Side-channel resistance in hardware NTT
Side-channel resistance is where the architectural difference between hardware and software NTT becomes most significant. A software NTT running on a shared CPU core is, from a side-channel perspective, a nightmare: variable execution time due to cache misses, shared micro-architectural state (branch predictor, prefetch units, TLB) with other threads, and power consumption that varies with the specific polynomial coefficients being processed (due to data-dependent memory access patterns in the butterfly stride).
CQ1's NTT pipeline runs at a fixed clock frequency with a fixed number of fabric cells active per butterfly operation. Power consumption is dominated by fabric switching activity — and because the pipeline always executes the same 8-stage butterfly sequence regardless of the input polynomial coefficients, the switching activity is nearly constant across all inputs. We measured power variation across a sample of 100,000 random Kyber encapsulation operations at less than 1.2% peak-to-peak. This is not sufficient to qualify as DPA-resistant by itself (full DPA resistance requires active countermeasures including power randomization and temporal masking, which are implemented in CQ1's physical security layer), but it establishes a narrow power side-channel that an attacker must work within.
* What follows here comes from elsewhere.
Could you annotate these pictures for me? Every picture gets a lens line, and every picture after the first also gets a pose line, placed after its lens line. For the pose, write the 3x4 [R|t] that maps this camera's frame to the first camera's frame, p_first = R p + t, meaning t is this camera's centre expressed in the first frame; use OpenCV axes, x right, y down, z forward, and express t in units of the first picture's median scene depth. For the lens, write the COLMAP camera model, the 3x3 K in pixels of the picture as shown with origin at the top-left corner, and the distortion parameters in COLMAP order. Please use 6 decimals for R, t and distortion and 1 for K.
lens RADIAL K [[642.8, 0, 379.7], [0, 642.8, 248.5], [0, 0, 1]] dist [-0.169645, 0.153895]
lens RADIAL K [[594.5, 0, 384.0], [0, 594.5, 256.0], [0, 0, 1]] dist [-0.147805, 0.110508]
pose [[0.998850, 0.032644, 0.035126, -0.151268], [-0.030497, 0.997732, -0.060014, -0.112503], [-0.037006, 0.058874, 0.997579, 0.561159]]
For Differential Power Analysis specifically: a DPA attack on the NTT requires correlation between the hypothesis about a polynomial coefficient and the measured power trace. The constant-power NTT pipeline reduces the correlation coefficient the attacker can measure, increasing the number of traces required for a successful DPA recovery. Combined with the active power conditioning in CQ1's physical security layer (which adds controlled noise to the power supply at the fabric level), the DPA resistance target for CQ1 is to require more traces than an adversary can practically collect during the module's operational lifetime under normal deployment conditions.
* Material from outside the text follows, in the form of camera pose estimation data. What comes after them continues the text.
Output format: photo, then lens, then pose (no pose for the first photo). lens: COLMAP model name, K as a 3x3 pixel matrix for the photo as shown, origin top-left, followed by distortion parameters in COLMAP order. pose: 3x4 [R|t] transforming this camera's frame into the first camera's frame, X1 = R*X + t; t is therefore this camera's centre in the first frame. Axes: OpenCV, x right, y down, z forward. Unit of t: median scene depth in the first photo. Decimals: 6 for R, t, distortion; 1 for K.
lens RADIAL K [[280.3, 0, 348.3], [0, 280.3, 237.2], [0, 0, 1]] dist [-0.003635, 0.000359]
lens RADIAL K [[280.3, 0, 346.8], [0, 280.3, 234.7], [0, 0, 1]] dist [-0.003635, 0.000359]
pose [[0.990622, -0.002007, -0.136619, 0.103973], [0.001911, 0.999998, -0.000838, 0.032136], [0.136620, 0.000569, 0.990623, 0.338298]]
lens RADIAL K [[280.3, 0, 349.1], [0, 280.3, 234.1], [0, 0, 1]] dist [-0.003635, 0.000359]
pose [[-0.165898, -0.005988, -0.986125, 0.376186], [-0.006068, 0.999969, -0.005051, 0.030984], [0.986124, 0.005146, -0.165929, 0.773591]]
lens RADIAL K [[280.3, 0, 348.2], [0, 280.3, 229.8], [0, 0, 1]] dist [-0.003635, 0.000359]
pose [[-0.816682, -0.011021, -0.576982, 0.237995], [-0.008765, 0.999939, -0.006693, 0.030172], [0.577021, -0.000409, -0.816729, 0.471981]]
Importantly, software NTT implementations on shared server hardware cannot offer any of this. CPU power management, frequency scaling, and shared workload power variation make DPA correlation straightforward on any server-resident software implementation. For payment infrastructure where HSM-resident key material is a regulatory requirement, this is not a theoretical concern — it is the reason PCI HSM v3 mandates hardware key protection rather than software key protection.
Integration: what the PKCS#11 interface looks like
From the application's perspective, the NTT pipeline is entirely hidden. The PKCS#11 interface exposes standard Cryptoki functions extended with Kyber-specific mechanisms. Encapsulation is invoked via a vendor mechanism CKM_KYBER_1024 using C_EncapsulateKey (a vendor-extended function), passing the recipient's Kyber-1024 public key as a CKA_VALUE attribute of a CKO_PUBLIC_KEY object and receiving back the ciphertext and shared secret. The application does not interact with the NTT, the twiddle factor table, the Montgomery multiplier, or the Keccak co-processor — it makes a PKCS#11 call and receives a 32-byte shared secret within the CQ1's latency budget.
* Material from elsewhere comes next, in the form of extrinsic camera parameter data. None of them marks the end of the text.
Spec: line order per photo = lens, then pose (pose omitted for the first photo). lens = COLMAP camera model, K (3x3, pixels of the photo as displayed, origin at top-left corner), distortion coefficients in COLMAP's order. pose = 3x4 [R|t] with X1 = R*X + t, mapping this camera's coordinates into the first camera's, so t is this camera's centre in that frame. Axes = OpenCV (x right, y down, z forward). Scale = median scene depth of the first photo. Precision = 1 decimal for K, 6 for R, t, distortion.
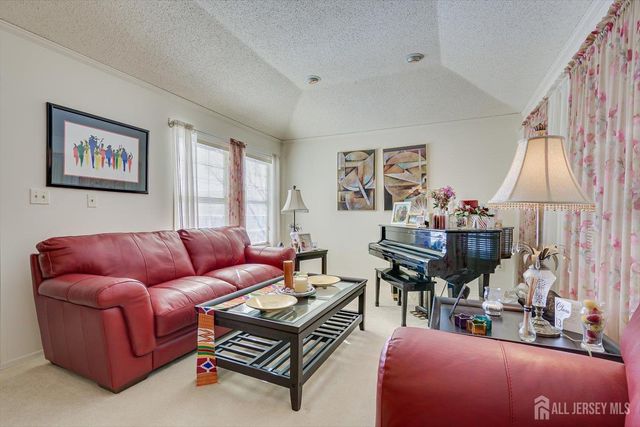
lens RADIAL K [[293.8, 0, 340.6], [0, 293.8, 215.4], [0, 0, 1]] dist [-0.000069, 0.000120]
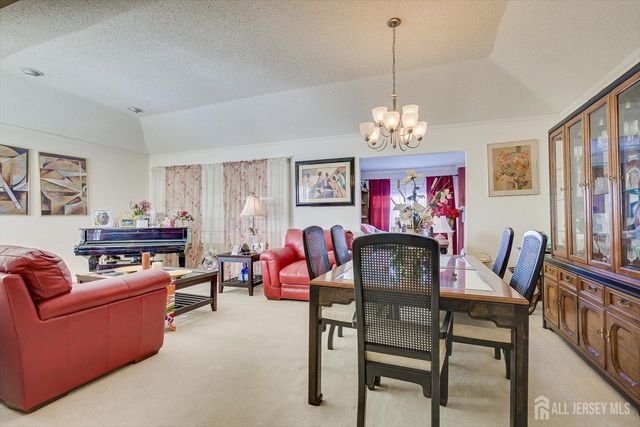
lens RADIAL K [[284.0, 0, 321.6], [0, 284.0, 217.0], [0, 0, 1]] dist [0.000161, 0.000259]
pose [[-0.052366, 0.004997, 0.998615, -0.837789], [0.005022, 0.999976, -0.004741, -0.001881], [-0.998615, 0.004767, -0.052390, 0.123678]]
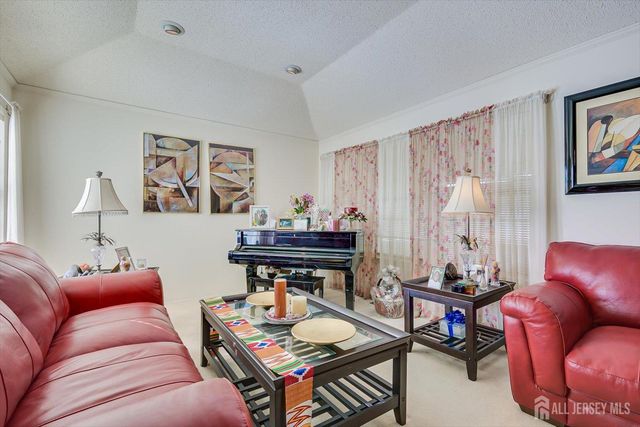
lens RADIAL K [[284.0, 0, 321.6], [0, 284.0, 217.0], [0, 0, 1]] dist [0.000161, 0.000259]
pose [[0.521380, 0.003397, 0.853318, -0.402368], [-0.000380, 0.999993, -0.003749, -0.003102], [-0.853325, 0.001630, 0.521378, 0.275572]]
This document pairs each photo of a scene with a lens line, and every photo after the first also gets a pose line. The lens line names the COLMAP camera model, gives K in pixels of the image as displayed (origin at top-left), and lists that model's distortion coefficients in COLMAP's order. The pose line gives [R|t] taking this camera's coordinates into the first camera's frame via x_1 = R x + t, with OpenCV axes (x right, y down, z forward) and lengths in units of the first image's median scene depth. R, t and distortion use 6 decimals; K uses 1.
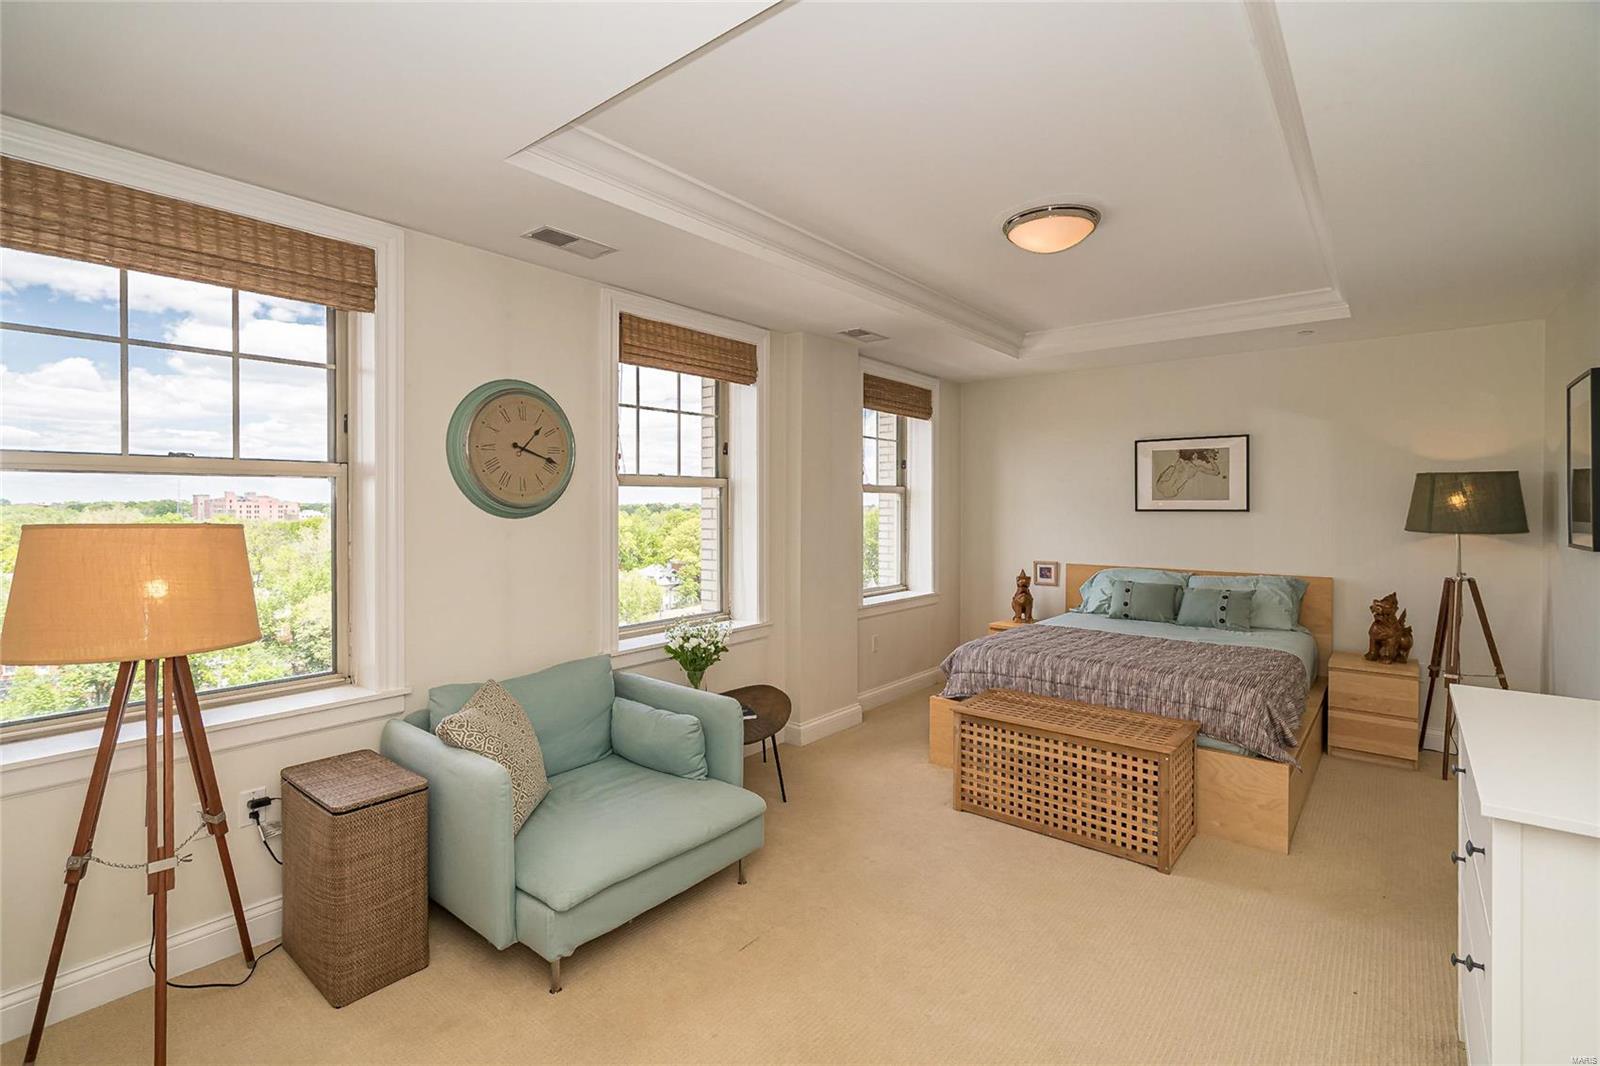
lens RADIAL K [[718.5, 0, 805.6], [0, 718.5, 501.4], [0, 0, 1]] dist [0.002365, 0.000350]
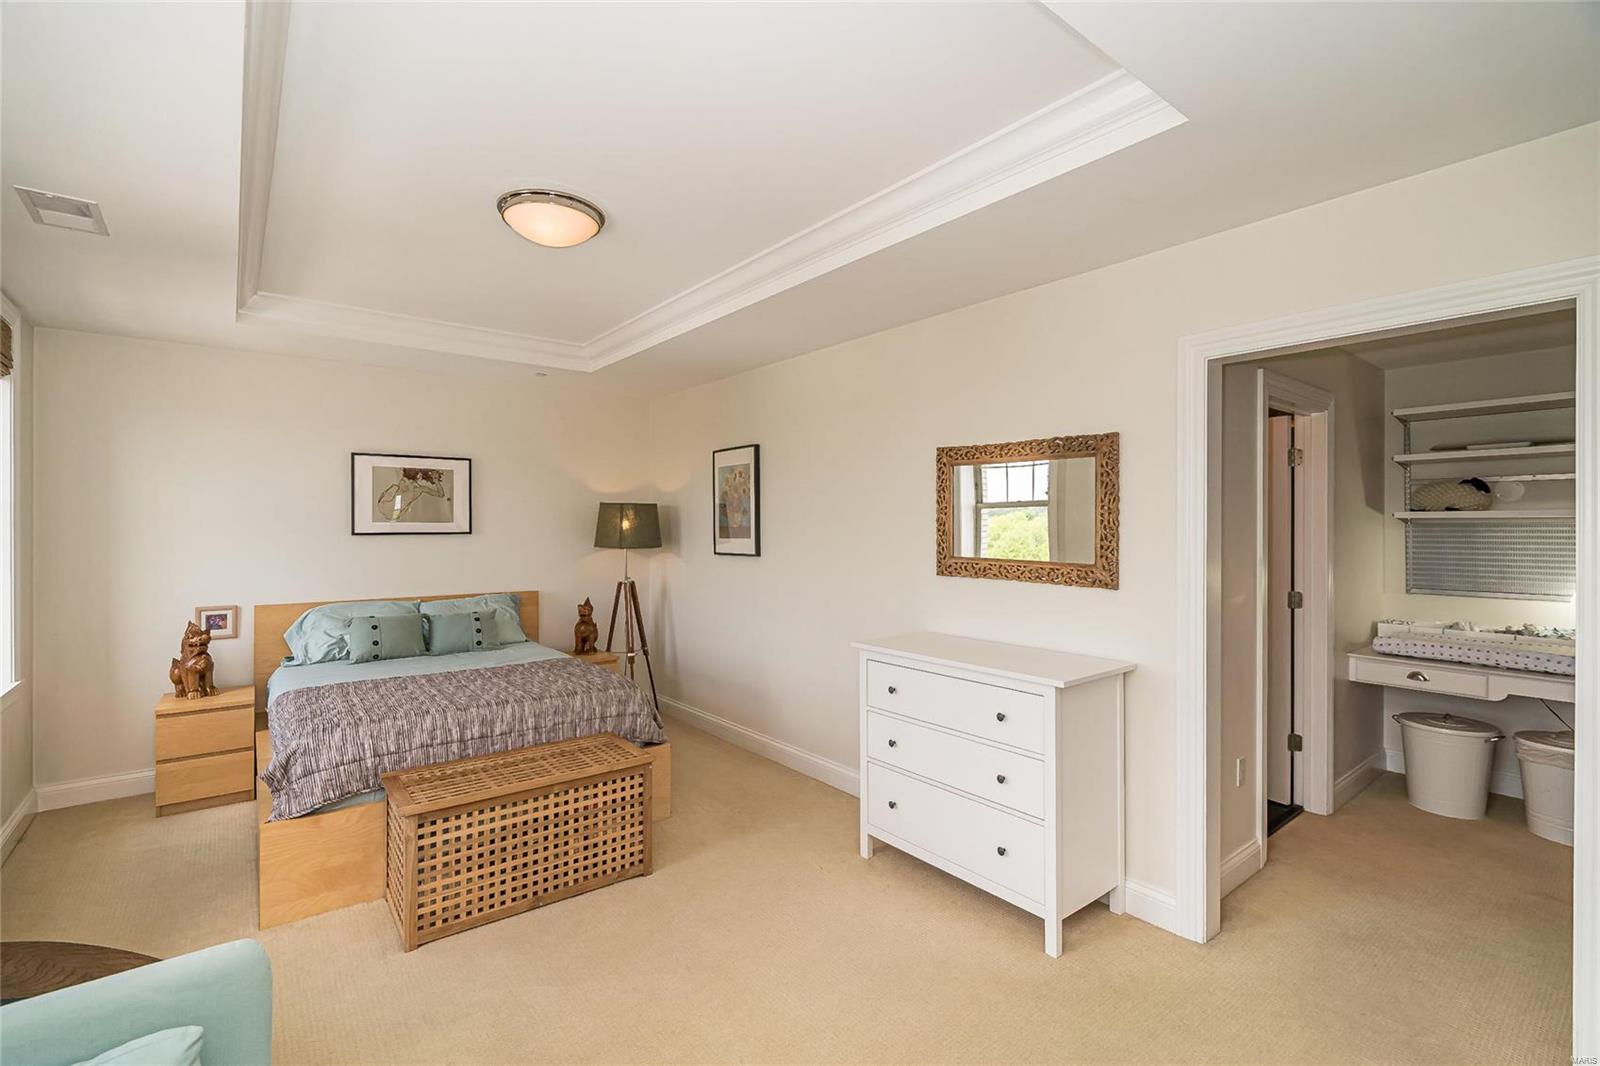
lens RADIAL K [[731.0, 0, 798.7], [0, 731.0, 512.7], [0, 0, 1]] dist [0.001627, 0.000935]
pose [[0.217846, 0.015785, 0.975855, -0.374842], [-0.006977, 0.999869, -0.014616, -0.005260], [-0.975958, -0.003625, 0.217928, 0.393048]]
The JCA/JCE provider for CQ1 (available in the evaluation unit SDK) wraps the PKCS#11 interface in a standard Java KeyAgreement implementation, allowing Java-based payment middleware to use Kyber encapsulation without modifying the application code beyond the algorithm name change from ECDH to KYBER_1024.
The hardware complexity — the on-fabric memory, the pipelined butterfly stages, the Montgomery multiplier, the Keccak co-processor — exists so that application code doesn't have to think about it. That is, ultimately, the point of a hardware security module: the cryptographic primitive is correct, fast, and physically protected, and the application calls an interface.